Risk and Uncertainty: The Science of Decision-Making
Gambling With Serotonin
Julian Macoveanu and colleagues at the Danish Research Centre for Magnetic Resonance assessed the role the neurotransmitter serotonin has in making risky decisions. Serotonin has long been recognized as a key player in mood and stress. The study focused on serotonin's role in risk and reward-processing. Twenty healthy volunteers performed a gambling task while undergoing functional magnetic resonance imaging (fMRI). Participants had to choose between a low-payout option with six-to-one odds, and a high-payout choice with a one-in-seven chance of success.

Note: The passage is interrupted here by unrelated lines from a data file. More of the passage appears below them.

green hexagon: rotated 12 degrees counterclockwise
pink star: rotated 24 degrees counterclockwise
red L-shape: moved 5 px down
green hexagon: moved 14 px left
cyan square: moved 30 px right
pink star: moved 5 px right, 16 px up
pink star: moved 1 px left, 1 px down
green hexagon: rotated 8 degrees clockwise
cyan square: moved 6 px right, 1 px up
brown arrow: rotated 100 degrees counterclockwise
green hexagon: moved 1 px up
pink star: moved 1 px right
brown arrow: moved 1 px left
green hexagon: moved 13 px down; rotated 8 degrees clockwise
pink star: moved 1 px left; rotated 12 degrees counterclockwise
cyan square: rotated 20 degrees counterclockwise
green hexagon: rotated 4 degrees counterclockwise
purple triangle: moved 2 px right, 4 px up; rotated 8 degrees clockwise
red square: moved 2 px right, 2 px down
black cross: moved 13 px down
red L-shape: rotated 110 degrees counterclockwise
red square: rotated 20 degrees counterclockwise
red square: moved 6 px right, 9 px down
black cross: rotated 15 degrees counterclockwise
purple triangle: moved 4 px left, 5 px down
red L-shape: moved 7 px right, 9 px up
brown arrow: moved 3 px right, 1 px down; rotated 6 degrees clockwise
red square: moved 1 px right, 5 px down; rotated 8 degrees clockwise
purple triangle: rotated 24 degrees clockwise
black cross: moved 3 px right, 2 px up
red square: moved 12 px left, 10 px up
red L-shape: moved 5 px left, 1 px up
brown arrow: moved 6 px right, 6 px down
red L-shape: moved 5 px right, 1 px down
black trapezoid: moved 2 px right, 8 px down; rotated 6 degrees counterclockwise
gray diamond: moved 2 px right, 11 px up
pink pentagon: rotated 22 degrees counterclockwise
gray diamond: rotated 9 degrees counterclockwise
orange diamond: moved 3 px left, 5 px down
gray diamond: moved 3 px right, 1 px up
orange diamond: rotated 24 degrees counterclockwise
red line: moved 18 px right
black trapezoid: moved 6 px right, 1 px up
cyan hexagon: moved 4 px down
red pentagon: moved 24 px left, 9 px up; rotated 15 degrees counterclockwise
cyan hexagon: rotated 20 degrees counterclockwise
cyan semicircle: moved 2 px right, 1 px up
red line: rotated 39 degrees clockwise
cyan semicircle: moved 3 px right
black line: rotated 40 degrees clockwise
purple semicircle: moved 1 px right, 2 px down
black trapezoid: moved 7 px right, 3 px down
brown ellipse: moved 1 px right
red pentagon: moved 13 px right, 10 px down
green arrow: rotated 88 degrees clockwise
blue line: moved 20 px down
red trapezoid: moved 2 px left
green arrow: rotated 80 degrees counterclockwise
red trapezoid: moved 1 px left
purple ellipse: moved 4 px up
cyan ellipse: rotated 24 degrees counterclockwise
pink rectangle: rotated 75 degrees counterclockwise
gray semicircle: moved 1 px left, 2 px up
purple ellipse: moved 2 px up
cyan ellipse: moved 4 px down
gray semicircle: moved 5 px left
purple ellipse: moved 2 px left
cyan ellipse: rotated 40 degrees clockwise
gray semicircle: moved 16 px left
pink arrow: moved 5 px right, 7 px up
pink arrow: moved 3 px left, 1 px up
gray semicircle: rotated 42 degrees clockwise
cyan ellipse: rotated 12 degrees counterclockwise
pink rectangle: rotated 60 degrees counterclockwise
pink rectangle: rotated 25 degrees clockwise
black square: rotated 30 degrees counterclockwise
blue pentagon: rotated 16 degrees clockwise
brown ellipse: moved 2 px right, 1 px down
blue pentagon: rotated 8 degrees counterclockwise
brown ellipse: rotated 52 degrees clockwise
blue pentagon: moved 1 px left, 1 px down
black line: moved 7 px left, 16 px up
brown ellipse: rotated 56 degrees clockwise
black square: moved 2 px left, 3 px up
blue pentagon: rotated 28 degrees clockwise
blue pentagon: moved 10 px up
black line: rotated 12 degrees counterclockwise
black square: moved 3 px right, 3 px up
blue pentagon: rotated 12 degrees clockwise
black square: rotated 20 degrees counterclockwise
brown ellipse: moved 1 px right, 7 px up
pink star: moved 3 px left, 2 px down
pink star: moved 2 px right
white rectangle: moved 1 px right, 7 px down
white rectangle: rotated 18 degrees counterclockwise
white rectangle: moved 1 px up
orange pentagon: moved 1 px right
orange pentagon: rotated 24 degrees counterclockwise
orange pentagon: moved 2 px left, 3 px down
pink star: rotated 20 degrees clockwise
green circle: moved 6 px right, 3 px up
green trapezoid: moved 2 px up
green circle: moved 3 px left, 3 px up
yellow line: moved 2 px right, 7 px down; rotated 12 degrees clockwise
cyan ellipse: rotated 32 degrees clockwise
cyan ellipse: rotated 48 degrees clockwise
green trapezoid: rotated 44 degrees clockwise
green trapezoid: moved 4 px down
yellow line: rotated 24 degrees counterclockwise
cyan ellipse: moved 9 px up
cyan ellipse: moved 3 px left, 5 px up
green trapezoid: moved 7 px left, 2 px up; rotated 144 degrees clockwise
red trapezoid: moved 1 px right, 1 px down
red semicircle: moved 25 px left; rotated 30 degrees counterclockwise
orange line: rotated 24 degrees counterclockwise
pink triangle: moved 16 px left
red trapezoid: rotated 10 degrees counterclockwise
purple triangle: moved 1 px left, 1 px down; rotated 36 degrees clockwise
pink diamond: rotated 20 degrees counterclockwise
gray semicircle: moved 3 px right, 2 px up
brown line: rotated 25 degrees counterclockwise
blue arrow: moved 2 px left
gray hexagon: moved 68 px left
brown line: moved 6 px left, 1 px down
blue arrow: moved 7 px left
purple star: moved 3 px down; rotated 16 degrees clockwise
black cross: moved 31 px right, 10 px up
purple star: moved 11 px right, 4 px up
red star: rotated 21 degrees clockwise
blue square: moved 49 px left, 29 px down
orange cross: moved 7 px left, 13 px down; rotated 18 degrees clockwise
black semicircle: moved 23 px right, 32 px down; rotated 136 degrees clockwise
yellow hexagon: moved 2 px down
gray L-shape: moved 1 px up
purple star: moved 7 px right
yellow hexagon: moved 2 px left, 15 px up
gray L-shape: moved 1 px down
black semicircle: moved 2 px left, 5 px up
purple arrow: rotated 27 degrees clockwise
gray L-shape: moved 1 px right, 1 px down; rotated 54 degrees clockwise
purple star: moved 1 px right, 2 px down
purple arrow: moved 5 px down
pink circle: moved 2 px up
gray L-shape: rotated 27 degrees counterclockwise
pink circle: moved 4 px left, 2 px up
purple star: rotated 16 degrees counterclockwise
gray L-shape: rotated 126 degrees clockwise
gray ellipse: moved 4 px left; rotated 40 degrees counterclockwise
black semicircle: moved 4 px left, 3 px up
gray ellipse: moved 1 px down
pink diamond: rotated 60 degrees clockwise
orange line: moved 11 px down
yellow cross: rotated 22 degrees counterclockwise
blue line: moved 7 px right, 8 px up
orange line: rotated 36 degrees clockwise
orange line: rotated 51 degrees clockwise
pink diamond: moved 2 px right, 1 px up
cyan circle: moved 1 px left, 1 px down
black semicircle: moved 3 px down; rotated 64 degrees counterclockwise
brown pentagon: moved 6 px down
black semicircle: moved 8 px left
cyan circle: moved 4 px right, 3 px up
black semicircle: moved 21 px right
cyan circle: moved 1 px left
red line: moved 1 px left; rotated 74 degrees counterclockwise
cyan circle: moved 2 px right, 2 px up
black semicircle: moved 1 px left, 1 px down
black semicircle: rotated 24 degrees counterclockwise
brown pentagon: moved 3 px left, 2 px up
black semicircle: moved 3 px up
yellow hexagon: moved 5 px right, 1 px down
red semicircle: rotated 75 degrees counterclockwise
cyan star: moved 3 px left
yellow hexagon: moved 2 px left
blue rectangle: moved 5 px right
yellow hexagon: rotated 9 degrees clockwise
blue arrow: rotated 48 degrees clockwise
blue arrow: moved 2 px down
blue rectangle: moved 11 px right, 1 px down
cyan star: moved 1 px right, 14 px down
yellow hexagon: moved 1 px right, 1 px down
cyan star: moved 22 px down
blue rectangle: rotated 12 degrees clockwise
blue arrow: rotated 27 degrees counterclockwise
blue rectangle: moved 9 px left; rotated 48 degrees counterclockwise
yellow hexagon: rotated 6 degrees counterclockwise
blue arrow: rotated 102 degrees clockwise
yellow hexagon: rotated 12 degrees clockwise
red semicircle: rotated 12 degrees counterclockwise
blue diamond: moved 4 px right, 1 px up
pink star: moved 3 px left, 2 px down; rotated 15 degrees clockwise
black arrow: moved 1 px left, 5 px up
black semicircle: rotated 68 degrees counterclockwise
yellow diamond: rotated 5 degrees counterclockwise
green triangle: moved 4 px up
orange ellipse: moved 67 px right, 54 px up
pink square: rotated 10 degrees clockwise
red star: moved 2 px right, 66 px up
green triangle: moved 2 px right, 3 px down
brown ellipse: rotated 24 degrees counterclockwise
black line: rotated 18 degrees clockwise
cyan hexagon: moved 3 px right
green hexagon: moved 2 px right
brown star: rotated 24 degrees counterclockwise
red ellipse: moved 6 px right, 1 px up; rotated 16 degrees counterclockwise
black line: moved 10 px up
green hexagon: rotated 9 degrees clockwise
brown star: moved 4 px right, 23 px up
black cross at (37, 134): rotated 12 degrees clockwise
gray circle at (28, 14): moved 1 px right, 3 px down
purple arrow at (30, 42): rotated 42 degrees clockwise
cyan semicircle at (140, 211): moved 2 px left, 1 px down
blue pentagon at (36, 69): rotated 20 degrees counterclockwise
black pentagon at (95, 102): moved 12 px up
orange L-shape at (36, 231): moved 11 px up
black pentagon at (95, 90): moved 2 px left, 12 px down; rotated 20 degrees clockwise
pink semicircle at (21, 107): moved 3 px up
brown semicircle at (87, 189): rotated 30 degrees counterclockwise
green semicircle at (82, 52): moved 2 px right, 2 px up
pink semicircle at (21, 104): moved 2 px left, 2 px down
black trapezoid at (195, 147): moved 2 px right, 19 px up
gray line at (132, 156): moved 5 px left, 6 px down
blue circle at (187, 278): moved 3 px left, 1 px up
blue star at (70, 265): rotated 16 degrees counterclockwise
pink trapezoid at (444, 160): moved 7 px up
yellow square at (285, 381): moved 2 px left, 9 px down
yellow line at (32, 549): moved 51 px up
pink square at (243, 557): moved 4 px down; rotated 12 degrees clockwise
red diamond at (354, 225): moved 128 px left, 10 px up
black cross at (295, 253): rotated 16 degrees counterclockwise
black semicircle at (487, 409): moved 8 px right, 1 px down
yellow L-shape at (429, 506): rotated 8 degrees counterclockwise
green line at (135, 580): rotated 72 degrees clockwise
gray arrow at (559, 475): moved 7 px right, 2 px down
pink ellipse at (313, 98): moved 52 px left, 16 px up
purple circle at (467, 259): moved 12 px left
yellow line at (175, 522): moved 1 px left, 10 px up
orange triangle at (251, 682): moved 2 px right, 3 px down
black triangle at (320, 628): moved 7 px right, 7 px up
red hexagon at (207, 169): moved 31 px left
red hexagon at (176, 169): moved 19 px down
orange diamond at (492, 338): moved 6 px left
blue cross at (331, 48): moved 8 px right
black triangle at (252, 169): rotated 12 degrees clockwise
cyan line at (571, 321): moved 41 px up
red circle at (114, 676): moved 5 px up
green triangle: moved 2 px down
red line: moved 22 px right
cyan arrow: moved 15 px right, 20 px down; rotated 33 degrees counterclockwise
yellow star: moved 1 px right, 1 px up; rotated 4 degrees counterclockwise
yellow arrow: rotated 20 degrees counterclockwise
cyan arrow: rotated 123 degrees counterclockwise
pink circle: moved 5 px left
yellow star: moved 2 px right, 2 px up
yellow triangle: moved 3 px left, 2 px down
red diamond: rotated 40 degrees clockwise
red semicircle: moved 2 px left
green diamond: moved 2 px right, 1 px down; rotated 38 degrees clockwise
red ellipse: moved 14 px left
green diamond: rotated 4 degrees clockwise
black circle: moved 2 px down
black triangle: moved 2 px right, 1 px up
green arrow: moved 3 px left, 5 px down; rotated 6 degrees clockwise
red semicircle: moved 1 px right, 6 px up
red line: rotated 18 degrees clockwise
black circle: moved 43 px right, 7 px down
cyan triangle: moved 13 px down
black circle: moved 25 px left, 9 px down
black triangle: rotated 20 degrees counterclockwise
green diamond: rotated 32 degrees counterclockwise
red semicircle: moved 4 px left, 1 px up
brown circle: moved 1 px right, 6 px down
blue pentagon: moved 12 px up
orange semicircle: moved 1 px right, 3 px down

Participants were asked to perform the same gambling task after receiving an injection of ketanserin, a drug that specifically blocks the 2A-type receptors for serotonin (5-HT2A). After receiving the drug, people were less likely to take a gambling risk. This change in behavior was also associated with activity changes in the prefrontal cortex, but only in the unexpected-loss condition when subjects chose to play it safe but lost anyway. The authors speculated that signaling through 5-HT2A receptors might soften the blow of the unfair loss. The findings may have implications for the treatment of mood disorders such as depression, which also feature disturbed serotonin signaling and changes in risk-taking behavior.
Exploit or Explore?
Robert Wilson of Princeton University presented work at Neuroscience 2011 investigating choices between a known option, such as a familiar standby item from a menu, or an unknown alternative, such as a new daily special. Wilson described choosing the familiar option as the "exploit" condition, whereas the "explore" choice would favor the unknown.
Most studies investigating ambiguous decision-making give subjects only one chance to choose between two options. Wilson and his colleagues gave volunteers the choice between known and unknown options in an electronic slot machine game. When the researchers asked participants to choose only once, they overwhelmingly chose the known option. This confirmed the results of other studies and the conventional wisdom that people make safe choices, given such an option.
However, the results changed when participants knew they would have multiple opportunities to choose: they began to sample from the unknown choices in an "explore" mode, Wilson said. In this sampling condition, people increased their value-rating of unknown items by about 15 percent. Importantly, the findings suggest humans don't eschew ambiguity altogether, but rather adjust attitudes about the choices at hand according to the demands of the task. With more chances to choose, people's decision-making process appeared to shift from a calculated loss-reward system to become more random. Wilson plans to investigate the neural underpinnings of these distinct behavioral processes. He suspects that noradrenergic activity in the locus coeruleus — a tiny brainstem nucleus with wide projections — might contribute to more exploratory behavior.
Camillo Padoa-Schioppa of Washington University in St. Louis investigated the adaptability of neurons when making choices in very different contexts. All day, he said, we make decisions based on value judgments that we assign to various options. Choices might range in value from a dollar spent buying a yogurt, to hundreds of thousands of dollars spent house-shopping. To make the decision, the brain compares input from, in this case, "dollar neurons" and "yogurt neurons," to determine if one should buy the yogurt. Padoa-Schioppa's work demonstrates that the same neurons that contribute to inexpensive decisions contribute to expensive decisions. These decision-making neurons use "range adaptation" to adjust their response properties according to the circumstances, much the same way retinal neurons adapt to varying light levels.
The researchers took recordings from the two key brain areas of monkey neurons: the orbitofrontal cortex, where lesions lead to impaired decision-making, and the anterior cingulate cortex, thought to participate in assigning value to choices. In both areas, they found neurons underwent range adaptation when monkeys faced choices.
Other presentations at Neuroscience 2011 illuminated complementary findings, including a Presidential Special Lecture from Ann Graybiel of the Massachusetts Institute of Technology providing evidence of flexible and inflexible activity in cortico-basal ganglia circuits involved in decision-making. Combined, this evidence provides an increasingly clear picture of the ways the brain chooses between options. At the cognitive, chemical, and cellular levels, these studies are yielding new information on a fundamental process that affects daily life.